Yesterday just to mix up the training a bit, I went to the MIT track to do some speed work. Although the track is only blocks away from my office, I studied Google Maps for about fifteen minutes before venturing out to find it. In Cambridge, there is no “Point A to Point B,” even on foot. I had to run through two parking lots and down a path between two fences and across train tracks and through a construction zone to find the football stadium.

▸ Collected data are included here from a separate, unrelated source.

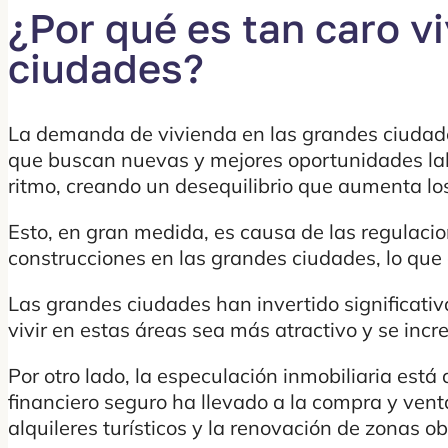
¿Por qué es tan caro vi
ciudades?
La demanda de vivienda en las grandes ciudade
que buscan nuevas y mejores oportunidades labo
ritmo, creando un desequilibrio que aumenta lo
Esto, en gran medida, es causa de las regulacio
construcciones en las grandes ciudades, lo que 
Las grandes ciudades han invertido significati
vivir en estas áreas sea más atractivo y se incr
Por otro lado, la especulación inmobiliaria está 
financiero seguro ha llevado a la compra y vent
alquileres turísticos y la renovación de zonas 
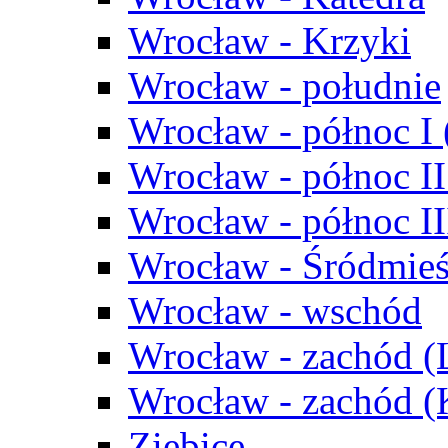
Wrocław - Krzyki
Wrocław - południe
Wrocław - północ I
Wrocław - północ II
Wrocław - północ III
Wrocław - Śródmieś
Wrocław - wschód
Wrocław - zachód (
Wrocław - zachód 
Ziębice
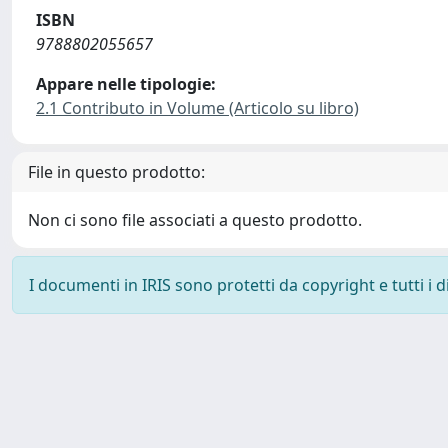
ISBN
9788802055657
Appare nelle tipologie:
2.1 Contributo in Volume (Articolo su libro)
File in questo prodotto:
Non ci sono file associati a questo prodotto.
I documenti in IRIS sono protetti da copyright e tutti i di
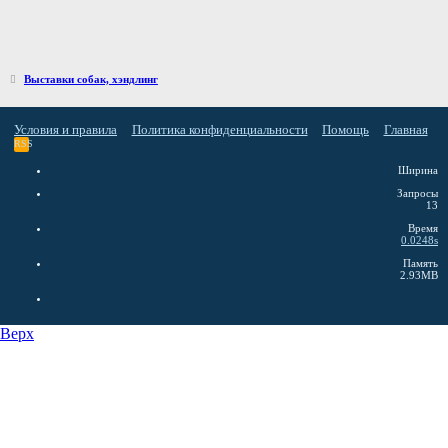
Выставки собак, хэндлинг
Условия и правила
Политика конфиденциальности
Помощь
Главная
RSS
Ширина
Запросы
13
Время
0.0248s
Память
2.93MB
Верх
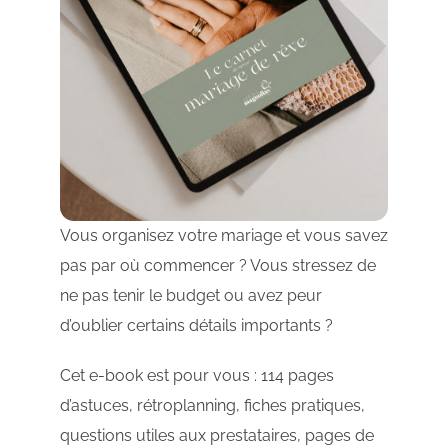
Vous organisez votre mariage et vous savez
pas par où commencer ? Vous stressez de
ne pas tenir le budget ou avez peur
d’oublier certains détails importants ?
Cet e-book est pour vous : 114 pages
d’astuces, rétroplanning, fiches pratiques,
questions utiles aux prestataires, pages de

The track was a very high-quality springy material, and I was grateful for the cushioning. But MIT’s football stadium in scope and grandeur was on par with the one at our local middle school. There were a few bleachers on the “home” side, nothing at all for spectators from visiting Salve Regina or whomever else the Engineers face on the gridiron. (Click the link lest you think that’s a joke. Yeah, I thought Salve Regina was a girls’ school, too.)

The whole time I was running my intervals, there was a man hanging sitting on the field. He had work clothes and equipment, so he didn’t look like a loiterer, but he wasn’t actually doing any work. It reminded me of that ’70’s movie, One on One, in which Robbie Benson is a hot-shot college basketball star who is pampered by the university alumni with money, a car, a tutor to do his homework, etc. He has a work-study “job” turning on the athletic field sprinklers, which come on automatically. Strange the things that will course through your brain when you’re in oxygen debt.

It’s a testament to the gullibility of the 1970’s moviegoing public that we would ever accept Robbie Benson as a college-level athlete. Or, for that matter, a straight man.